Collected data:
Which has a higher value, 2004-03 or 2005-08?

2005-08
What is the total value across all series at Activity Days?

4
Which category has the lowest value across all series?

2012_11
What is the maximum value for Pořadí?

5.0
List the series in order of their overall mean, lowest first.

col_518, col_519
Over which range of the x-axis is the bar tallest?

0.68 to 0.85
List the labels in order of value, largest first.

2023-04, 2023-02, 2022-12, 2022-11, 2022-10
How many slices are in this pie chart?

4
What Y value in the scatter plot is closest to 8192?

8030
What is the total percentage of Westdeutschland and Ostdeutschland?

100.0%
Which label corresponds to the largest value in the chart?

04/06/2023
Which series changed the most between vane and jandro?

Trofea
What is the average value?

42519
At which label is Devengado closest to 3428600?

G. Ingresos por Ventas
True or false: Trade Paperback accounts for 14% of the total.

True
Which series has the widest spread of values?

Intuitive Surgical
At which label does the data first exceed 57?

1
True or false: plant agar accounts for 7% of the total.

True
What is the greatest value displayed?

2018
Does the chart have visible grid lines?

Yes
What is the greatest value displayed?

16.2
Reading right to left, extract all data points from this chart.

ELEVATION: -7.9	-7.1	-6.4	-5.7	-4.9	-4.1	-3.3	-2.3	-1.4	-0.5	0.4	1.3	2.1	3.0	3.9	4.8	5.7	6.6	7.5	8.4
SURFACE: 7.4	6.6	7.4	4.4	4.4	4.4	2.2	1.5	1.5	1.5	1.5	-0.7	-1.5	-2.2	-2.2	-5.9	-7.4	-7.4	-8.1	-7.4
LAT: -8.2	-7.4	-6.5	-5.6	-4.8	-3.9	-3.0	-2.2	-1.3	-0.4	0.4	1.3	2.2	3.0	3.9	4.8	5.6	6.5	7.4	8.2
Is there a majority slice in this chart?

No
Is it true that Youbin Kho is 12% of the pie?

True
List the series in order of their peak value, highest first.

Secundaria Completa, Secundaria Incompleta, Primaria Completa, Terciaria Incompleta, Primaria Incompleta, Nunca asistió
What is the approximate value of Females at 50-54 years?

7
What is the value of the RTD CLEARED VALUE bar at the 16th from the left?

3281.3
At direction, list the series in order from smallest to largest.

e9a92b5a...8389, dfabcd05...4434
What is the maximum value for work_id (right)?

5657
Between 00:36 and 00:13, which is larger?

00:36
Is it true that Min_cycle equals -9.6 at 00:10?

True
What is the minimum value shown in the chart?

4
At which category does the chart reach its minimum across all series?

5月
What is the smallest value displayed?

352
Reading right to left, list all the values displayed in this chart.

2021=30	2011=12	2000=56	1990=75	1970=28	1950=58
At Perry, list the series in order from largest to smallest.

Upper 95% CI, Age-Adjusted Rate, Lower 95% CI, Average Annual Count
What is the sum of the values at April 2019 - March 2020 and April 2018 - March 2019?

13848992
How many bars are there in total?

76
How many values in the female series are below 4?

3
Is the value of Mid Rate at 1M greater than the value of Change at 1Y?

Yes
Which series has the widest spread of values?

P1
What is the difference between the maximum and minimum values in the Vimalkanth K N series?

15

### [About this task]
Return every line of the data above verbatim, from the first line through the last.

### [The completed task]
Which has a higher value, 2004-03 or 2005-08?

2005-08
What is the total value across all series at Activity Days?

4
Which category has the lowest value across all series?

2012_11
What is the maximum value for Pořadí?

5.0
List the series in order of their overall mean, lowest first.

col_518, col_519
Over which range of the x-axis is the bar tallest?

0.68 to 0.85
List the labels in order of value, largest first.

2023-04, 2023-02, 2022-12, 2022-11, 2022-10
How many slices are in this pie chart?

4
What Y value in the scatter plot is closest to 8192?

8030
What is the total percentage of Westdeutschland and Ostdeutschland?

100.0%
Which label corresponds to the largest value in the chart?

04/06/2023
Which series changed the most between vane and jandro?

Trofea
What is the average value?

42519
At which label is Devengado closest to 3428600?

G. Ingresos por Ventas
True or false: Trade Paperback accounts for 14% of the total.

True
Which series has the widest spread of values?

Intuitive Surgical
At which label does the data first exceed 57?

1
True or false: plant agar accounts for 7% of the total.

True
What is the greatest value displayed?

2018
Does the chart have visible grid lines?

Yes
What is the greatest value displayed?

16.2
Reading right to left, extract all data points from this chart.

ELEVATION: -7.9	-7.1	-6.4	-5.7	-4.9	-4.1	-3.3	-2.3	-1.4	-0.5	0.4	1.3	2.1	3.0	3.9	4.8	5.7	6.6	7.5	8.4
SURFACE: 7.4	6.6	7.4	4.4	4.4	4.4	2.2	1.5	1.5	1.5	1.5	-0.7	-1.5	-2.2	-2.2	-5.9	-7.4	-7.4	-8.1	-7.4
LAT: -8.2	-7.4	-6.5	-5.6	-4.8	-3.9	-3.0	-2.2	-1.3	-0.4	0.4	1.3	2.2	3.0	3.9	4.8	5.6	6.5	7.4	8.2
Is there a majority slice in this chart?

No
Is it true that Youbin Kho is 12% of the pie?

True
List the series in order of their peak value, highest first.

Secundaria Completa, Secundaria Incompleta, Primaria Completa, Terciaria Incompleta, Primaria Incompleta, Nunca asistió
What is the approximate value of Females at 50-54 years?

7
What is the value of the RTD CLEARED VALUE bar at the 16th from the left?

3281.3
At direction, list the series in order from smallest to largest.

e9a92b5a...8389, dfabcd05...4434
What is the maximum value for work_id (right)?

5657
Between 00:36 and 00:13, which is larger?

00:36
Is it true that Min_cycle equals -9.6 at 00:10?

True
What is the minimum value shown in the chart?

4
At which category does the chart reach its minimum across all series?

5月
What is the smallest value displayed?

352
Reading right to left, list all the values displayed in this chart.

2021=30	2011=12	2000=56	1990=75	1970=28	1950=58
At Perry, list the series in order from largest to smallest.

Upper 95% CI, Age-Adjusted Rate, Lower 95% CI, Average Annual Count
What is the sum of the values at April 2019 - March 2020 and April 2018 - March 2019?

13848992
How many bars are there in total?

76
How many values in the female series are below 4?

3
Is the value of Mid Rate at 1M greater than the value of Change at 1Y?

Yes
Which series has the widest spread of values?

P1
What is the difference between the maximum and minimum values in the Vimalkanth K N series?

15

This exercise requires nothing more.